- Saturday, October 27, 2012

The Benghazi debacle may yet make Mitt Romney president.

Barely 10 days before the election, the persistent whiff of scandal surrounding Barack Obama exploded into the banner headlines of a cover-up – at least among certain press outlets. Everything changed Friday afternoon with the stunning revelations by Fox News that CIA operatives defending the embattled consulate in Benghazi, Libya, called three times for emergency assistance while the attack was in progress. Each time, they were shamefully turned down. One of those defenders, Navy SEAL Tyrone Woods, was apparently able to use a laser designator to pin-point the location of the mortar that eventually killed him. It would have been an easy shot for American pilots had any been ordered to respond. Another new and critical detail: An American drone was overhead transmitting live video of the battle scene below.

Only days before, Secretary of State Hillary Clinton airily dismissed new revelations of incriminating emails, also uncovered by Fox. Yet those messages provided startling proof of how Washington decision-makers – from the Pentagon to the White House Situation Room – must have known within minutes or hours that the incident in Benghazi was 9/11.2, the second successful al Qaeda attack on American soil. They also would have known that this well-coordinated assault killed the American ambassador to Libya, as well as three other Americans who fought valiantly to save him.

With all this information – from frantic messages sent by operators on the ground to highly detailed overhead battle-scene video – who invented the asinine idea that the attack was collateral damage from a flash-mob reacting to a provocative video? The record there is incriminating. For weeks afterward, the administration party-line was that the video, not al Qaeda, was responsible for the disaster, a major point of President Obama’s September speech to the United Nations. But when that story had morphed into an indefensible fiction, the party line shifted again, memorably summarized by Vice President Joseph R. Biden, Jr. during his debate with Congressman Paul Ryan: “We didn’t know” because the intelligence establishment was still beavering away.

With all due respect, Mr. Vice President and Madam Secretary: You did know, and so did the horse-holders you rode in on. You also knew that the night-time battle in far-off Benghazi made mincemeat out of the prevailing Obama campaign narrative, “Osama is dead and General Motors is alive!” You realized too late that inconvenient questions were certain to be raised about embassy security in Libya. After all, hadn’t the Library of Congress raised just those questions in an unclassified study only a month before?

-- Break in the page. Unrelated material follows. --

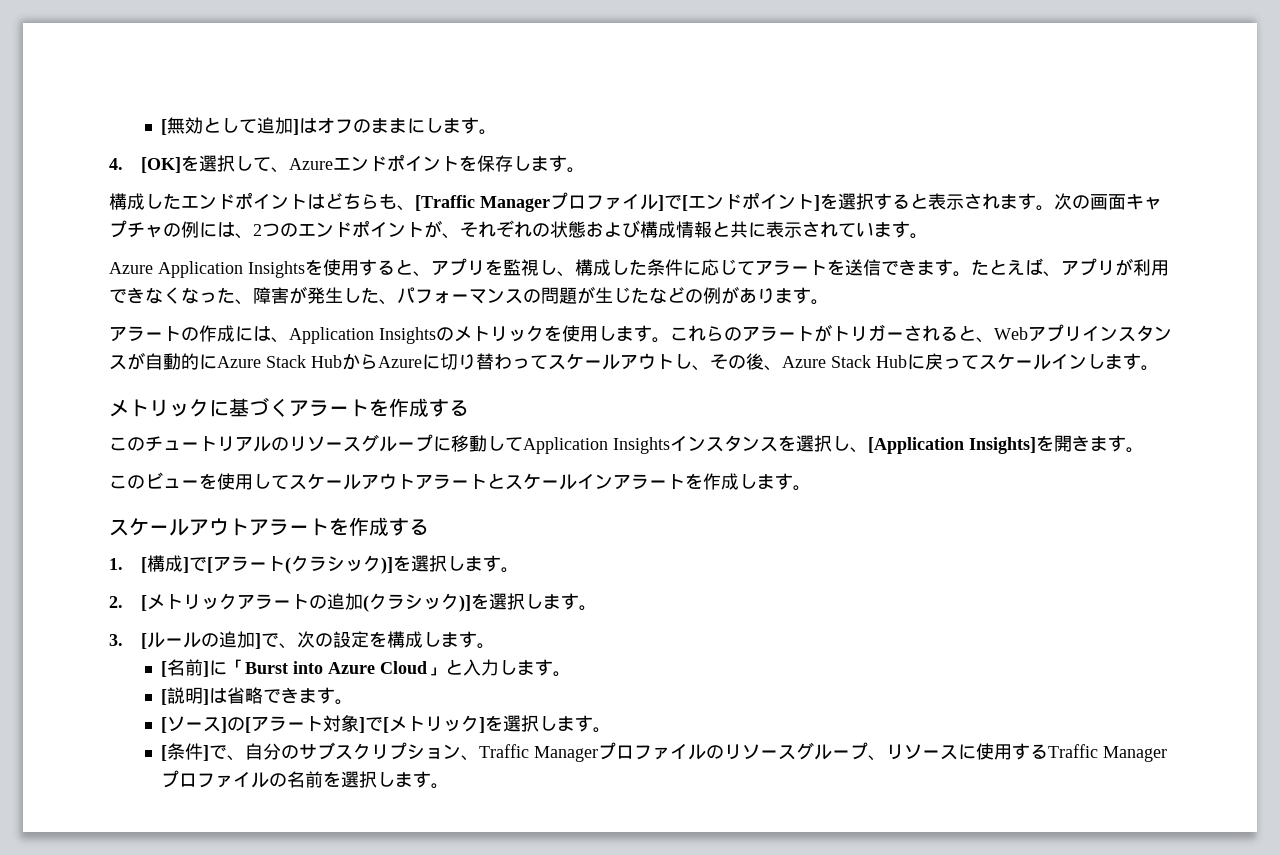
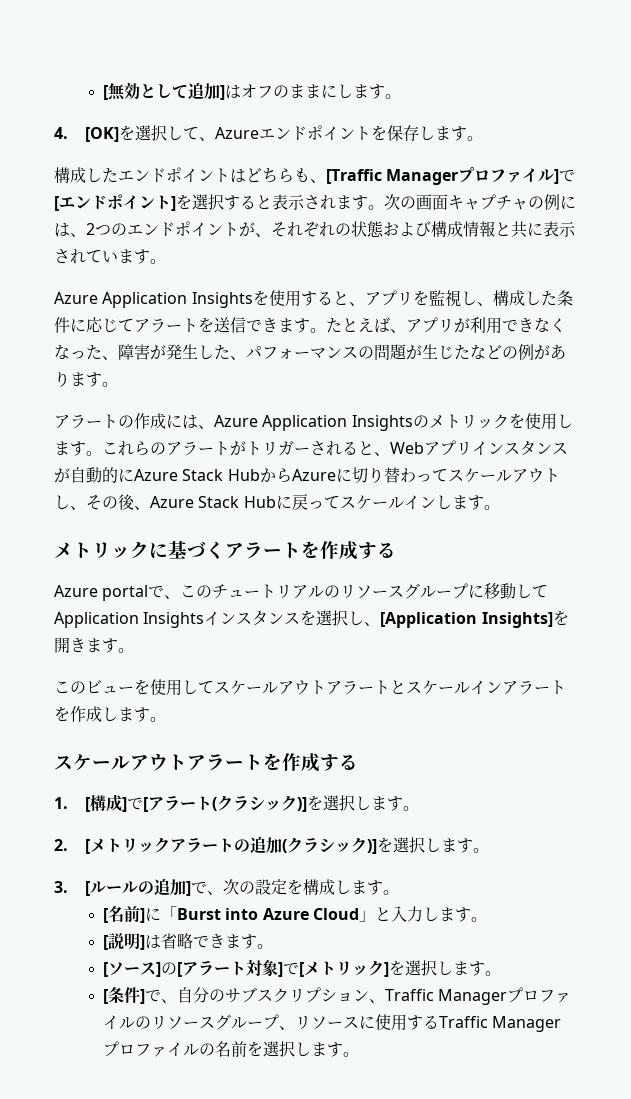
(289, 340) none -> [214,415,258,427] Azure
(469, 408) none -> [54,585,181,601] Azure portalで、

Worse yet, you also recognized that, wanting to keep a low profile on the anniversary of September 11, no American forces had been placed on alert, despite the Libyan power vacuum.

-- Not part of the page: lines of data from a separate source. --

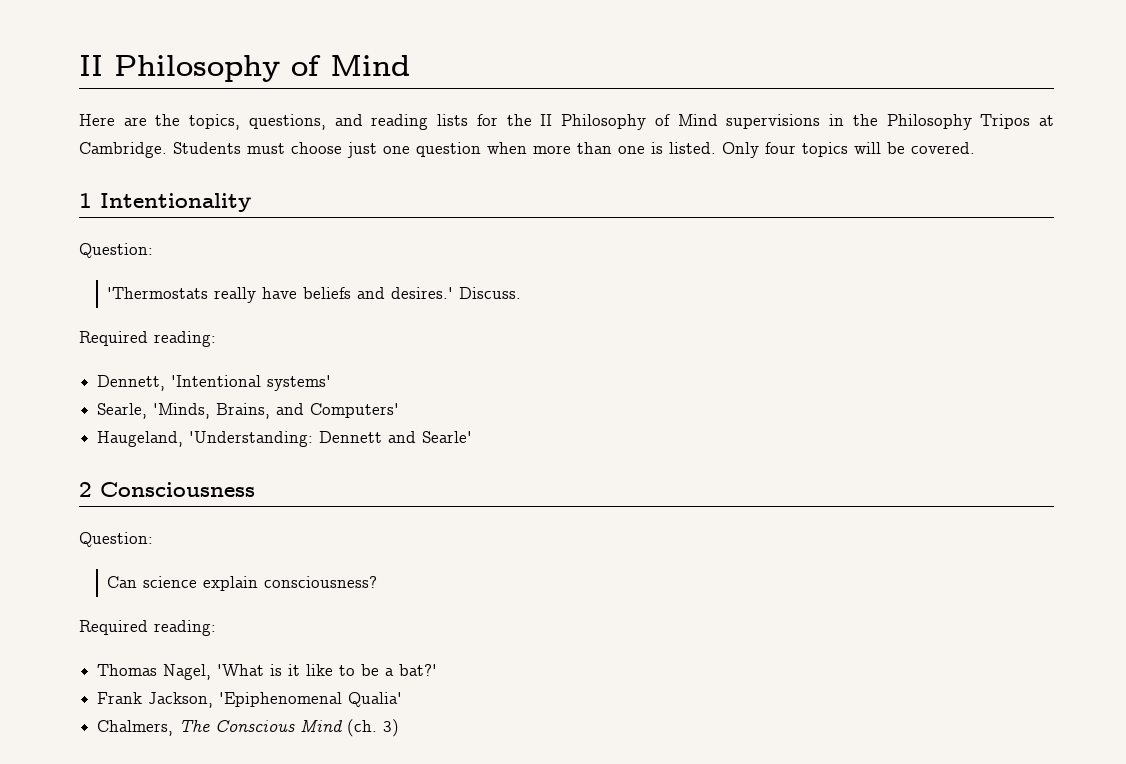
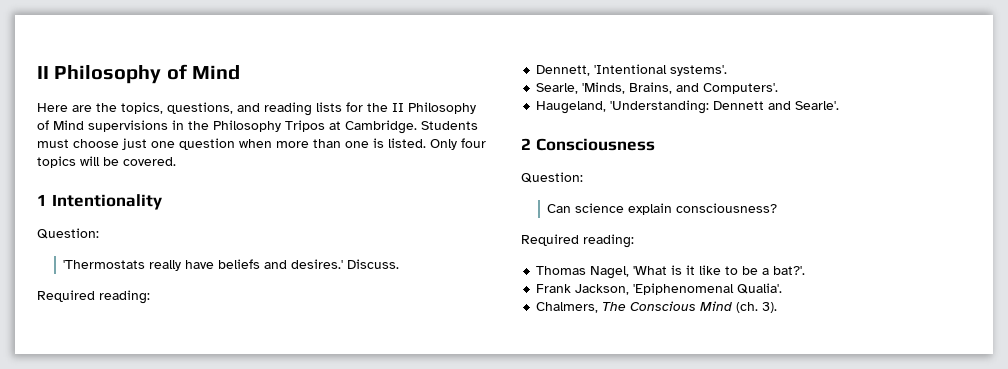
[267,375,332,391] systems' -> [670,65,728,76] systems'.
[310,403,400,418] Computers' -> [703,83,779,94] Computers'.
[422,431,473,443] Searle' -> [795,101,840,110] Searle'.
[399,664,438,676] bat?' -> [773,266,806,275] bat?'.
[348,692,403,707] Qualia' -> [737,283,783,294] Qualia'.
[383,719,400,737] 3) -> [762,302,778,313] 3).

So you concocted the next best and the most politically correct cover story: the flash-mob video. With unrest everywhere in the aftermath of the Arab Spring, the flash-mob story must have been seized upon with all the fervor of a drowning man grasping at oars – or straws. You could make all the right noises about deploring mob violence and anything critical of Islam. We’re the good guys, remember? To make sure everyone understood, you even sent out U.N. Ambassador Susan Rice to spread the cover story on the usual TV talk shows. An ambassador is classically thought of as an honest man sent abroad to lie for his country. In her assigned role, Ms. Rice reached a new gender frontier right here at home.

What could go wrong, especially since the mainstream media was munching like well-fed bovines on anything White House spokesman Jay Carney obligingly dished out? Well, nothing, except that Americans had died at the hands of terrorists and our intelligence establishment knew the truth the Obama administration was trying so hard to conceal. With too many people in too many headquarters, the truth has an inconvenient way of leaking, especially when you’re dumb enough to blame those self-same spooks.

The president keeps trying to cover up his mistakes, and the press establishment is determined to look away, despite the cascading contradictions. Fortunately, Fox News, derided by the media establishment as Faux News, investigated what others ignored. And on a Friday afternoon, just when we were contemplating hurricanes, World Series and a deadlocked electoral race, they may have even changed American history.

The president must now answer for the misdeeds his subordinates and his media allies tried so hard to cover up.

Col. Ken Allard, retired from the Army, is a former NBC News military analyst and author on national security issues.